<<<<

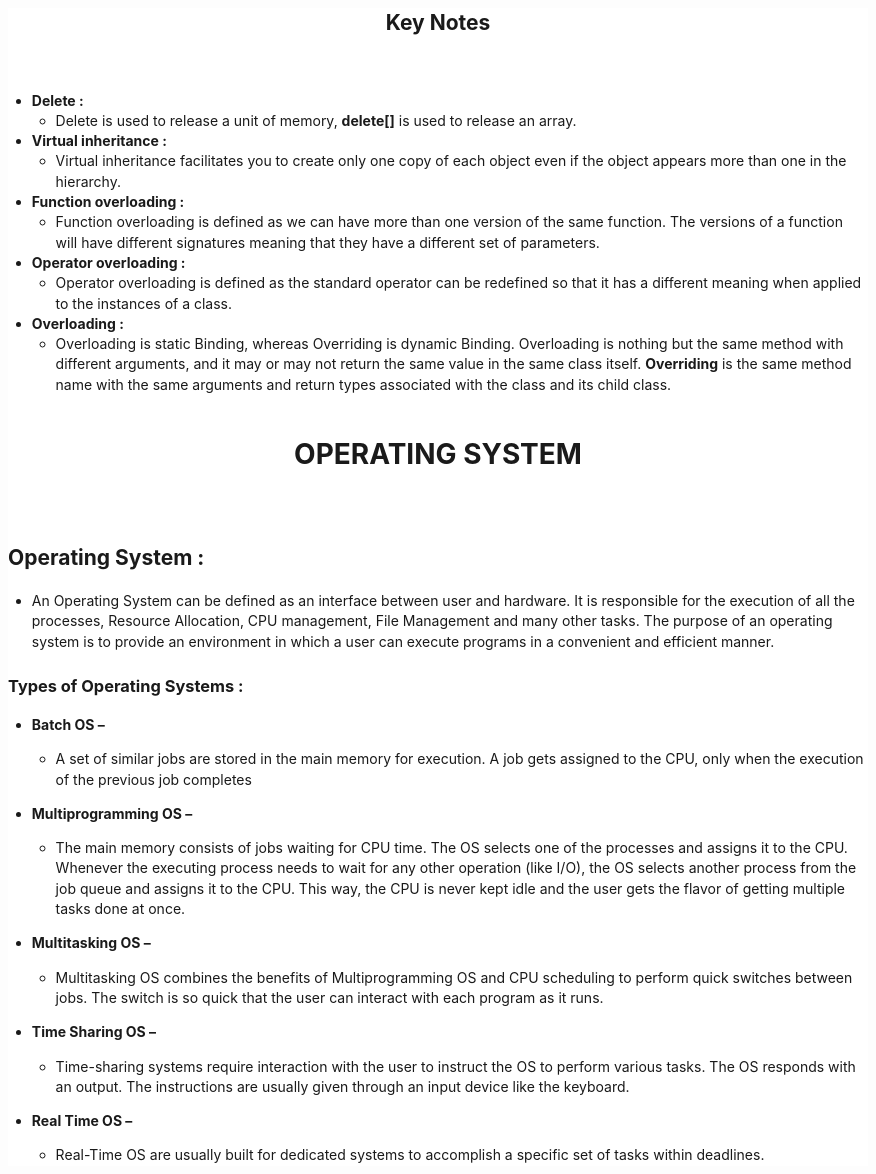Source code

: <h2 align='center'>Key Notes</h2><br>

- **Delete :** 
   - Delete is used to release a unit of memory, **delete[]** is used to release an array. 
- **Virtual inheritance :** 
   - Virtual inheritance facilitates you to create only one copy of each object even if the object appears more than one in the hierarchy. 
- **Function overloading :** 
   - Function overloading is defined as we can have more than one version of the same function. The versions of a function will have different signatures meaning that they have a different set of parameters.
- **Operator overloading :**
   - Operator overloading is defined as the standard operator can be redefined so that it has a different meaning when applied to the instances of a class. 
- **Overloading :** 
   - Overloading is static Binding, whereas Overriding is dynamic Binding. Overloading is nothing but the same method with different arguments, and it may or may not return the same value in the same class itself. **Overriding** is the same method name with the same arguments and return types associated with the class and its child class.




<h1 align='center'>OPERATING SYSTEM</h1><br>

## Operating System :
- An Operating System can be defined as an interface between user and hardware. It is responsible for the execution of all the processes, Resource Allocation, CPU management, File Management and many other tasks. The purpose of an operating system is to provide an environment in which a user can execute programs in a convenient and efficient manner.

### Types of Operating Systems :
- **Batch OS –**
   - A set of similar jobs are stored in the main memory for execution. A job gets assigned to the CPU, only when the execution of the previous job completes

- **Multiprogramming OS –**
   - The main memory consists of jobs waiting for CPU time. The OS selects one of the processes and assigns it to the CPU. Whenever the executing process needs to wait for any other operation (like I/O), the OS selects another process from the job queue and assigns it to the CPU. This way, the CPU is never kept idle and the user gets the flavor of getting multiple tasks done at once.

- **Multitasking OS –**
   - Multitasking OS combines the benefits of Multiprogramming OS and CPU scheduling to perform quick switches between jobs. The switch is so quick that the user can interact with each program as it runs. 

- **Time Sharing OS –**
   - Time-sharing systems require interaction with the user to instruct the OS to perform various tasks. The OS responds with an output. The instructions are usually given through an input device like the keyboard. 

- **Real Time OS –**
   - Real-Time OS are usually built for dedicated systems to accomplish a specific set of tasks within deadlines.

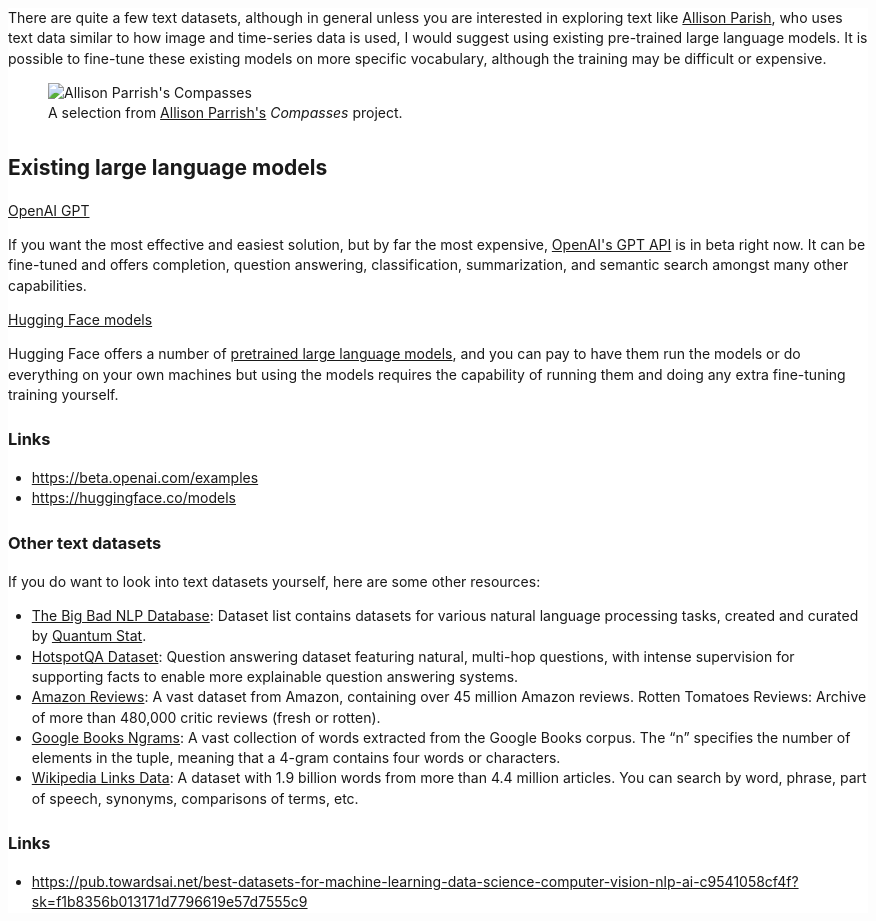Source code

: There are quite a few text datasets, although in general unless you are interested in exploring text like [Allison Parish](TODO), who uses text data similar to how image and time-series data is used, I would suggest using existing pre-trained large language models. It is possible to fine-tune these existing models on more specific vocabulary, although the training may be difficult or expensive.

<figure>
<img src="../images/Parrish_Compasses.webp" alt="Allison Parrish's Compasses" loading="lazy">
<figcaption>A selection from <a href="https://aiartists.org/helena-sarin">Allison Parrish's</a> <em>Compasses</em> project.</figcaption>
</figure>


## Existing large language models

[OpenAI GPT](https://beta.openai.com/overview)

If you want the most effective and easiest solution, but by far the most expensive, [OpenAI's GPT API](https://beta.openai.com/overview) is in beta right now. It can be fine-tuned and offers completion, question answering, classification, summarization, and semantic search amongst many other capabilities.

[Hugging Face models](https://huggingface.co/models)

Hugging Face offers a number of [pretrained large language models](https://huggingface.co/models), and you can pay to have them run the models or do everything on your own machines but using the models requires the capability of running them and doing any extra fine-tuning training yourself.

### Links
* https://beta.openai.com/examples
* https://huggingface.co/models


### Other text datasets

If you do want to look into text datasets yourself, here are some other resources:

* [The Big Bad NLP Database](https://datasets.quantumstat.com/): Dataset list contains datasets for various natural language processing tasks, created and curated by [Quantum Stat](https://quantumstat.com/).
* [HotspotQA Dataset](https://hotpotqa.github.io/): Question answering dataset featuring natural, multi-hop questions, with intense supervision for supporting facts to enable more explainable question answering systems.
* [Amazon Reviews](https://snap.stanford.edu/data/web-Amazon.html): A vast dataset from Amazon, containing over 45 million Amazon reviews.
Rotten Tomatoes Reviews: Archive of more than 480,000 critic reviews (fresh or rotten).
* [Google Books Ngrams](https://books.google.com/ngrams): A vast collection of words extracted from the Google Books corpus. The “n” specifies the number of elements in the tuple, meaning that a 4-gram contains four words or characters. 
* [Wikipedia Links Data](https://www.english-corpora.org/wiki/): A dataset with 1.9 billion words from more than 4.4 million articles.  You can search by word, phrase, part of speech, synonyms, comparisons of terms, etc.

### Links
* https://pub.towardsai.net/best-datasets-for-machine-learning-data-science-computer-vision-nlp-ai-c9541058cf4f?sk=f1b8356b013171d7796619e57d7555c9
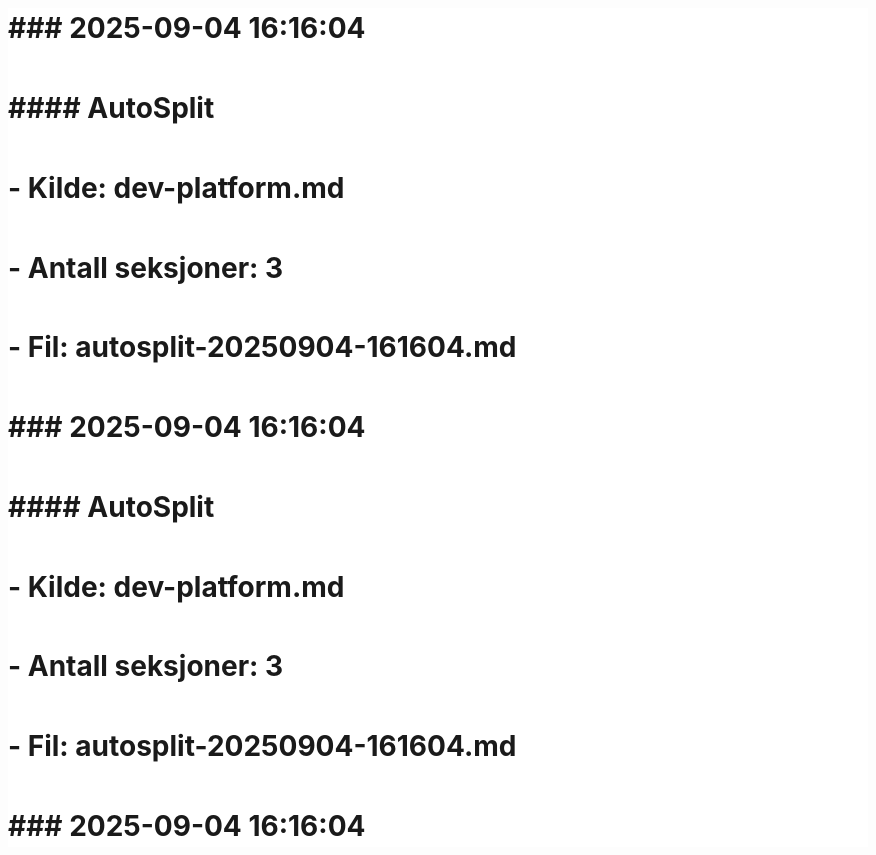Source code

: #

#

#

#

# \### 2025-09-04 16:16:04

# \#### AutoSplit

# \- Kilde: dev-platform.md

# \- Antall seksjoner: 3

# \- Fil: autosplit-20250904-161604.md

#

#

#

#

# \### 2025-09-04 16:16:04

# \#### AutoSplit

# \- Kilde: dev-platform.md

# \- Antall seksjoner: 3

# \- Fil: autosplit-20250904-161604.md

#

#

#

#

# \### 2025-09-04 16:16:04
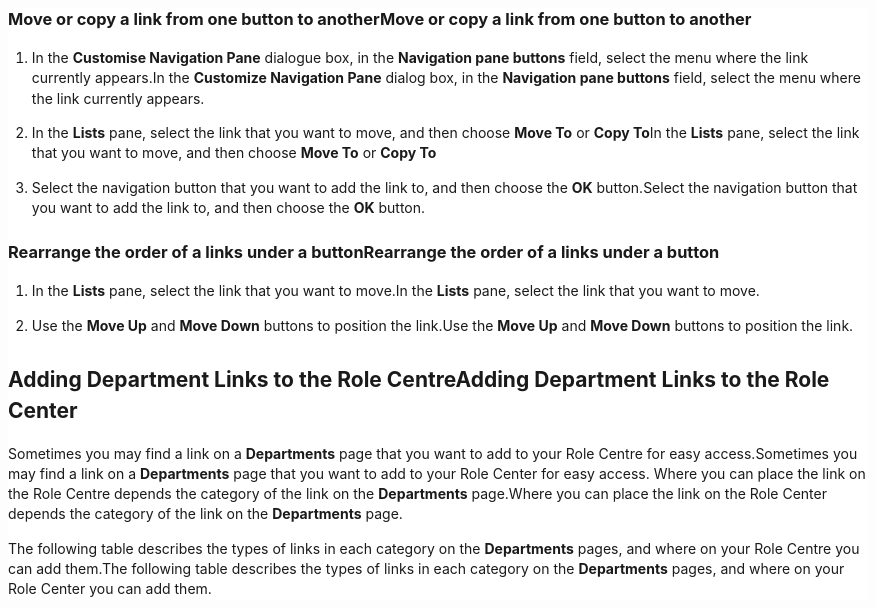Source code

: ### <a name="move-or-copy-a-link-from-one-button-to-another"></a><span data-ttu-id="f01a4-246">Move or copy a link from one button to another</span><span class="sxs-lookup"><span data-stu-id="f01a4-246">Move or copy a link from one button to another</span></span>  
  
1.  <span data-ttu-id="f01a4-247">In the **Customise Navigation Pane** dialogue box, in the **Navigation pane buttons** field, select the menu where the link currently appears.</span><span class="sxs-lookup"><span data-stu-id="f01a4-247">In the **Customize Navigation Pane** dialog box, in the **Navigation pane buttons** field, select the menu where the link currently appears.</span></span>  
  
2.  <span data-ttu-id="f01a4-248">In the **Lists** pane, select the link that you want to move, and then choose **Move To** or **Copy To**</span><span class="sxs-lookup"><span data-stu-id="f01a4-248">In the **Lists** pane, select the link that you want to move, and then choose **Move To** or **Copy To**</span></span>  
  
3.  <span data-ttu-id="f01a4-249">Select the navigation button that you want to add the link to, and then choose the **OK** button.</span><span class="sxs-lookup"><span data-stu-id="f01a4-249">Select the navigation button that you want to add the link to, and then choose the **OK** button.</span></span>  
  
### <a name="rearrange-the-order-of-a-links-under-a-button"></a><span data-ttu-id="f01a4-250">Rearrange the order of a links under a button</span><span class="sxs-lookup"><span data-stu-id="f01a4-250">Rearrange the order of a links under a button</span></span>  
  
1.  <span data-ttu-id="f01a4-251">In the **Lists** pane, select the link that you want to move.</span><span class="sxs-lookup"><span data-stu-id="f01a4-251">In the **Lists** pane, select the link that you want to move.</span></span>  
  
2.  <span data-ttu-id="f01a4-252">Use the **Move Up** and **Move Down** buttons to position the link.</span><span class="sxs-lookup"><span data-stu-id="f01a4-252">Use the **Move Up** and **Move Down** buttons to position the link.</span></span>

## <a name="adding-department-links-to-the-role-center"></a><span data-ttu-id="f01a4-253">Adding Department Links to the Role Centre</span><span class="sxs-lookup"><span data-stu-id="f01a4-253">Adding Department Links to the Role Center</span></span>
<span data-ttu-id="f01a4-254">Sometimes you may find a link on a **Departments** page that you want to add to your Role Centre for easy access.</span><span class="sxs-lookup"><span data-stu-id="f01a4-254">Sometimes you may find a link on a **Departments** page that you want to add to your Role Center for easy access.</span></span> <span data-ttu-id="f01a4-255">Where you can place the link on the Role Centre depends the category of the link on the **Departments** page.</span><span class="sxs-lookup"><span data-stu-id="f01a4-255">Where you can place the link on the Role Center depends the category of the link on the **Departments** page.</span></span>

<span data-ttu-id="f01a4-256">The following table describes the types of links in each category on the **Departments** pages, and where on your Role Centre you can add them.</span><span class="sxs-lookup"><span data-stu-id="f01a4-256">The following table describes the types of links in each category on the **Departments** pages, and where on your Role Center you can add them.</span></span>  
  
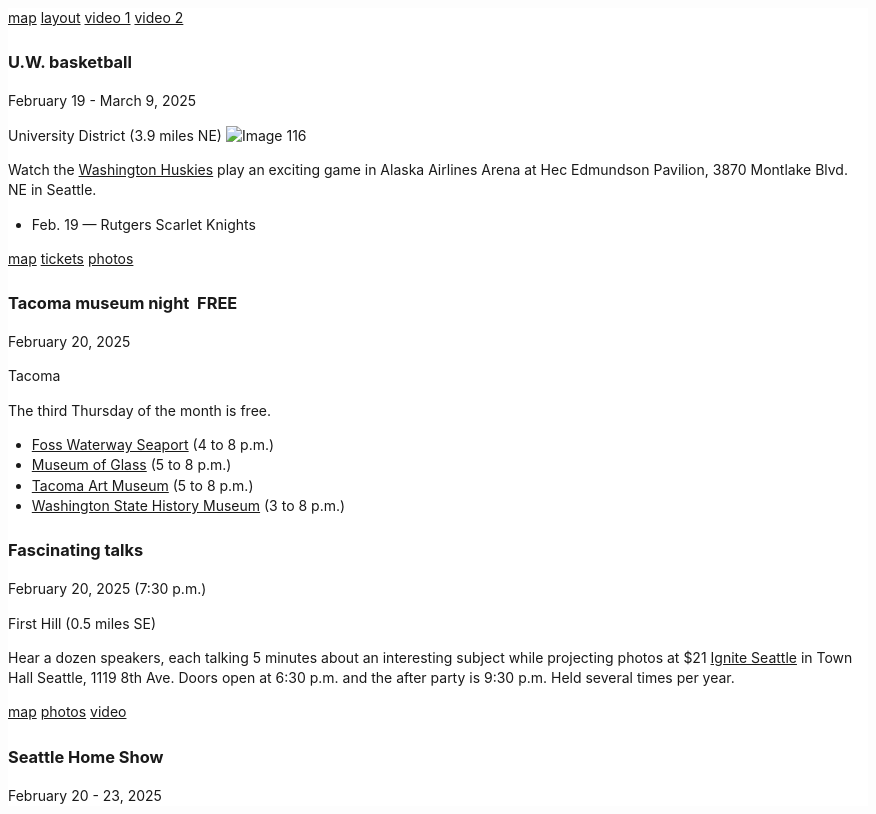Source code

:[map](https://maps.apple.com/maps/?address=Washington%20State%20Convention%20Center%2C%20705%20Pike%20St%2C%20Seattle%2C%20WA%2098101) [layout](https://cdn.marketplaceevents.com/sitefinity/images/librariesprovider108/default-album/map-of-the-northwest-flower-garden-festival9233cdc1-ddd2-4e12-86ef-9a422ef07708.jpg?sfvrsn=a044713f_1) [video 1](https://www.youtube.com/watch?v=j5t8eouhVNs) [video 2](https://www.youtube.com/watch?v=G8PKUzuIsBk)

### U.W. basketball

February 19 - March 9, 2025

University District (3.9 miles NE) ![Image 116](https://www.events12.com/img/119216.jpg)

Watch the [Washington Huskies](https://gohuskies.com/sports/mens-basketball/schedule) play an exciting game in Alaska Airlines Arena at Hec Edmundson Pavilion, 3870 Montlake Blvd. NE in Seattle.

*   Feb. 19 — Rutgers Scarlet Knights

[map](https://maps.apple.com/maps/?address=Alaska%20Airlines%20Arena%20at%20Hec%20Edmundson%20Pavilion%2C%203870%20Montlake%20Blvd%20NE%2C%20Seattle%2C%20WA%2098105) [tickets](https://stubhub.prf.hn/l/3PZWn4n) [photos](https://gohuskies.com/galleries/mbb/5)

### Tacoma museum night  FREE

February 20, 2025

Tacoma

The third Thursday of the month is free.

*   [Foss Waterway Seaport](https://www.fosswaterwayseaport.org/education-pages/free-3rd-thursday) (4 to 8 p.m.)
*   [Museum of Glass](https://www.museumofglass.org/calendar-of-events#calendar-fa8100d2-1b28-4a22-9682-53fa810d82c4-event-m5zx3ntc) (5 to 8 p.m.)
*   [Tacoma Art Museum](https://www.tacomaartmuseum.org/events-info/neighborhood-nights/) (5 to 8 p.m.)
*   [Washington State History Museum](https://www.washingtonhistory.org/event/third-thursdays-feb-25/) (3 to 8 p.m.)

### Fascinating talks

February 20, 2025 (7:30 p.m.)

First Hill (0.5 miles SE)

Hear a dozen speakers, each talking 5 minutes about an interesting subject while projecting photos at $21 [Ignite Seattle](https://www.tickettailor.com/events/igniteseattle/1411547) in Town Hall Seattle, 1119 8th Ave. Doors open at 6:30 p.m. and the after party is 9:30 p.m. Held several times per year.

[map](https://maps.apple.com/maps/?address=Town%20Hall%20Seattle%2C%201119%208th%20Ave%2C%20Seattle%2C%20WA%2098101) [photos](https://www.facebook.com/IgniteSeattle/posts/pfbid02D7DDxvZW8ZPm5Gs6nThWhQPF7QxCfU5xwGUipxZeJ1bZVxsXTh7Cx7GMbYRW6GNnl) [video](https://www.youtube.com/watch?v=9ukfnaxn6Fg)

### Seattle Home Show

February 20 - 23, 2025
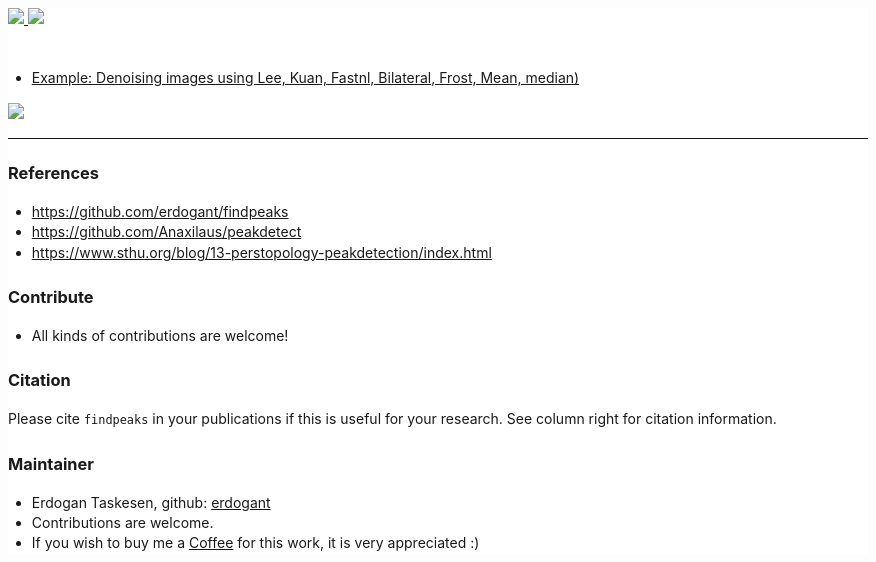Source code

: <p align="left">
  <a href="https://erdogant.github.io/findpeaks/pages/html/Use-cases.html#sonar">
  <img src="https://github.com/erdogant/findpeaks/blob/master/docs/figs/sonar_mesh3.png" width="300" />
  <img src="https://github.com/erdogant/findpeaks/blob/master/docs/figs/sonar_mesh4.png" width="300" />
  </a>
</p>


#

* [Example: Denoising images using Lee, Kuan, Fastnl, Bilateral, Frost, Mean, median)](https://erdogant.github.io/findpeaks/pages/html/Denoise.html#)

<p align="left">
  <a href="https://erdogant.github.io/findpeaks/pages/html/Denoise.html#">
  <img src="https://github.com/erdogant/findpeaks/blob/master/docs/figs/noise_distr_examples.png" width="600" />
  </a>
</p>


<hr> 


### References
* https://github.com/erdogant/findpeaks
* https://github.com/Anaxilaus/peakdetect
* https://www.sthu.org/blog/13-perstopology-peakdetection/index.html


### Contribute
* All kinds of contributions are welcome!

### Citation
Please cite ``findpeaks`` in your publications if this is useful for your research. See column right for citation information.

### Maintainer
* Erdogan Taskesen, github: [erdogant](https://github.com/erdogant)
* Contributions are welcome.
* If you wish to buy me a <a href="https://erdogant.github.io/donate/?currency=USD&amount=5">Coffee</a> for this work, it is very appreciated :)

>>>>

### Problem description
Counting the lines above that hold "Real", reply with the number and no other words.

### Response for this exercise
2